Swimming to Antarctica

Holy crap, I’m in. OK, off to work then.

Say kids, do you like swimming 25 miles without a wetsuit through blinding fog in 50-degree, six-foot seas at 2 a.m. with sharks bumping you and 1000-foot oil tankers nearly crushing you as you’re pulled 10 feet underwater by their propwash? If so, well… you’re a fucking idiot.

swimming

But a lovable, positive, dedicated fucking idiot, which is what makes Swimming to Antarctica such a compelling read. Lynne Cox is sort of the Rain Man of swimming; a bit dense (both figuratively and, at 36% body fat, literally), a tad naive, disturbingly obsessed, but at the same time, so driven and upbeat that you find yourself drawn into her seemingly dirt-dull life and cheering her on as her exploits gradually get more bizarre and extreme–the title is NOT a metaphor.

There are some weakness. Lynne is obviously athlete first, author second, and the writing occasionally plods on like a high-school term paper. And, coming from a woman in her mid-40s, Lynne’s saccharine, cow-eyed, unicorns-and-rainbows innocence is enough to make the reader pound his world-weary head on his desk: “Why, I just know this swim will start a new era of world peace!” Uh-huh.

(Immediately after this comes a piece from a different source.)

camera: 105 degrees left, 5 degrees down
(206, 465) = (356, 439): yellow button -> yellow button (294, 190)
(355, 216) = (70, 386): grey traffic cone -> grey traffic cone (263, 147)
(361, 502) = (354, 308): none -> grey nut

But, that aside, the characters, locales and situations are so remarkable you can’t help but be engrossed, and there are dozens of terrific anecdotes, like when after a frigid Russian swim, Lynne requests a babushka, meaning scarf, only to have a Russian official return with the literal grandmother, who produced photos of her grandkids to prove her authenticity.

If nothing else, a great read and amazing example of what you can do if you set your mind to it.